No FEBRABAN TECH de agosto, a Celcoin lançou o cel_agents: agentes autônomos de IA para integração de serviços financeiros. O padrão se repete: os bancos estão saindo da fase de projetos-piloto de IA e entrando na fase de implantação em escala.

A cadeia de interesse para a carteira funciona assim: bancos compram servidores de IA em escala → quem fabrica os chips avançados desses servidores é a TSMC → TSMC34, BDR com 11% da carteira, captura parte desse crescimento de demanda. O BTG Pactual ampliou posição em TSMC após a correção recente do setor de semicondutores — sinal de que o mercado institucional local chegou à mesma leitura.

Ações ligadas a IA subiram 20% no primeiro semestre de 2026, mesmo com o cenário macro mais pesado.

Como a carteira abriu setembro

O S&P 500 recuou para 7.696 pontos nesta manhã, pressionado pelo petróleo e pela cautela antes do payroll. O Ibovespa fechou em alta de 1,00%, em 177.419 pontos.

Na carteira teórica, ITUB4 cedeu 1,03% (R$ 38,60) e pesou mais do que os ganhos de VALE3 (+0,83%, R$ 72,97) e TSMC34 (+0,28%). PETR4 ficou praticamente estável em R$ 41,64. O patrimônio encerrou o dia em R$ 102.230, leve recuo sobre os R$ 102.300 de ontem — o caixa em CDI (14,00% ao ano) absorveu parte do impacto.

Não há decisão de carteira hoje. O COPOM de 15-16 de setembro e o payroll americano de 4 de setembro são os dois dados que vão definir os próximos movimentos.

Perguntas rápidas

O IPCA-15 de agosto garante corte da Selic em setembro?

Não garante, mas aumenta a probabilidade. O COPOM avaliará o IPCA cheio de agosto e outros indicadores antes de decidir. O mercado precifica mais chance de corte de 0,25 ponto percentual.

Por que o petróleo sobe ao mesmo tempo em que a inflação cai?

Porque as causas são diferentes.

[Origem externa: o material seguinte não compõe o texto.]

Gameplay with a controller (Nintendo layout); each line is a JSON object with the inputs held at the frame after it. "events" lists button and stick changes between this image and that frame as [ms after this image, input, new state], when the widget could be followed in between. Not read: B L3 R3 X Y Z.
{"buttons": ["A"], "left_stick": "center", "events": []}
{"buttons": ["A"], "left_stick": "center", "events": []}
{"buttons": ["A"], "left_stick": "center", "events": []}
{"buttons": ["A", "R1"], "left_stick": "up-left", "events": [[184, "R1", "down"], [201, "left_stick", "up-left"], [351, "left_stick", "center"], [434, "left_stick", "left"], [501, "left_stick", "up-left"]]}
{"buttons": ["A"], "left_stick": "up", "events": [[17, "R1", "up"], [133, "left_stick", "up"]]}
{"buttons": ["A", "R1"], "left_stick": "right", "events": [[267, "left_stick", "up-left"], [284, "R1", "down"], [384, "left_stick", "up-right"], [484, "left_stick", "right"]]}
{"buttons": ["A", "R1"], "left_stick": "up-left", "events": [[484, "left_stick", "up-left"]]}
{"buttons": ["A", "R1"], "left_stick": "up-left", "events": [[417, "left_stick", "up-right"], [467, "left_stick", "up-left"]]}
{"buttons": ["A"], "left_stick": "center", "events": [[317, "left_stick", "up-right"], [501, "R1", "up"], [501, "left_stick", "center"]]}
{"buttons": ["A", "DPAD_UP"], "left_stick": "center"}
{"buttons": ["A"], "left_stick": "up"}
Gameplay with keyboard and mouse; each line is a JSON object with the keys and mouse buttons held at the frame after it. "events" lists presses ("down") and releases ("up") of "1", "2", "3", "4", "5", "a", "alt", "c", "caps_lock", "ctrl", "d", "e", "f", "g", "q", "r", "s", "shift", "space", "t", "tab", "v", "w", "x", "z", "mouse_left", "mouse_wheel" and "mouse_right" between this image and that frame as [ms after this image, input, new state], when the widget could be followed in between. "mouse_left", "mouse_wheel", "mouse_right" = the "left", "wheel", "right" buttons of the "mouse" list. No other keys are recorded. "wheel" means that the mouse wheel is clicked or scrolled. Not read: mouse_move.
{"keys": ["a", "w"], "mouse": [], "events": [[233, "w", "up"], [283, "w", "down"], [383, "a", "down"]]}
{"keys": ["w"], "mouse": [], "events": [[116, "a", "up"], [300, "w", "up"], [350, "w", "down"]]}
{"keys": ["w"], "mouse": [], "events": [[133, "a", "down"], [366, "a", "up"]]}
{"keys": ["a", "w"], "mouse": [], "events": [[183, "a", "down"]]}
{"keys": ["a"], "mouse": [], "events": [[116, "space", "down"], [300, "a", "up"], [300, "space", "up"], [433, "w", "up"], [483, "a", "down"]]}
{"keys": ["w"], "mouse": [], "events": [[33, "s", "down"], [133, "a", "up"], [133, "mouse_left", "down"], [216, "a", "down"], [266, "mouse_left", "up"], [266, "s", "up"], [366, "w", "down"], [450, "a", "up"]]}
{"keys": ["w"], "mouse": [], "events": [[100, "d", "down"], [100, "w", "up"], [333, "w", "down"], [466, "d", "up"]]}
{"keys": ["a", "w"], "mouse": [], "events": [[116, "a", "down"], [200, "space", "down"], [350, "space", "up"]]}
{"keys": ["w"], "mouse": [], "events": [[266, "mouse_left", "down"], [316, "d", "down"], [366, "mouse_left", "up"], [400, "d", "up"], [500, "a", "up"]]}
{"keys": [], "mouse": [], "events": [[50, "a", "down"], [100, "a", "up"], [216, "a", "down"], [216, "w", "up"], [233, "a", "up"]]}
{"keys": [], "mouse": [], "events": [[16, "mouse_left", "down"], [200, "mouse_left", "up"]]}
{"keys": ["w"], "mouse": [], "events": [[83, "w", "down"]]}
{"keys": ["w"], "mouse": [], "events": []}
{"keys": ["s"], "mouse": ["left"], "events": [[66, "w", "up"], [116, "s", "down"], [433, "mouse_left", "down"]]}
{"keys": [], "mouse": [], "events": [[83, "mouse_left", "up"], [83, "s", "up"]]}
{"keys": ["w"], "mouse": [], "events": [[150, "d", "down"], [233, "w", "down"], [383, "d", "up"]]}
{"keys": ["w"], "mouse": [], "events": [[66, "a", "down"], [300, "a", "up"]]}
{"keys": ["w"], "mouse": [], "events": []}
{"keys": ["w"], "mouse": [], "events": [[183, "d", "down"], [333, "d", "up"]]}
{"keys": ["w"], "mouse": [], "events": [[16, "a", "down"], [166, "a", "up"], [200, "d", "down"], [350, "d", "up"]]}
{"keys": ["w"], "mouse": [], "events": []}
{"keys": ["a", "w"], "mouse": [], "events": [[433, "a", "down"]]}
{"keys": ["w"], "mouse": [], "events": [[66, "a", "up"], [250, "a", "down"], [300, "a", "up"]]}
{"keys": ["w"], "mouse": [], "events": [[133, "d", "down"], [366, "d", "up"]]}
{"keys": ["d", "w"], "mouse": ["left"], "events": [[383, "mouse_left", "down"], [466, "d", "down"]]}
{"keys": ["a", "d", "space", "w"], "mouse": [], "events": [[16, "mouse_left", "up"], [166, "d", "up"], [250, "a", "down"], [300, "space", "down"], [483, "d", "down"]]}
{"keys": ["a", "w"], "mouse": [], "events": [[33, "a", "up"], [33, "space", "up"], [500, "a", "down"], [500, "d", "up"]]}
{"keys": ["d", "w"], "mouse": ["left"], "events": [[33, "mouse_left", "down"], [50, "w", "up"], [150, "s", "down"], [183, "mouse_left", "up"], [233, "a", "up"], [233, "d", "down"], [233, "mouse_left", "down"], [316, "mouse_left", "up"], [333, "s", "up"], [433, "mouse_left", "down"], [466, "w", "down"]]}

A deflação de agosto veio de subsídio de energia e sazonalidade de alimentos — fatores pontuais. O petróleo sobe por tensão geopolítica, um pressão persistente e independente do ciclo doméstico.

Os bancos investindo em IA beneficiam diretamente a TSMC34?

Indiretamente sim. Cada servidor de IA que entra nos bancos usa chips de processo avançado, e a TSMC é a principal — e praticamente única — fabricante desses chips no mundo. A cadeia passa por Taiwan antes de chegar ao data center do banco brasileiro.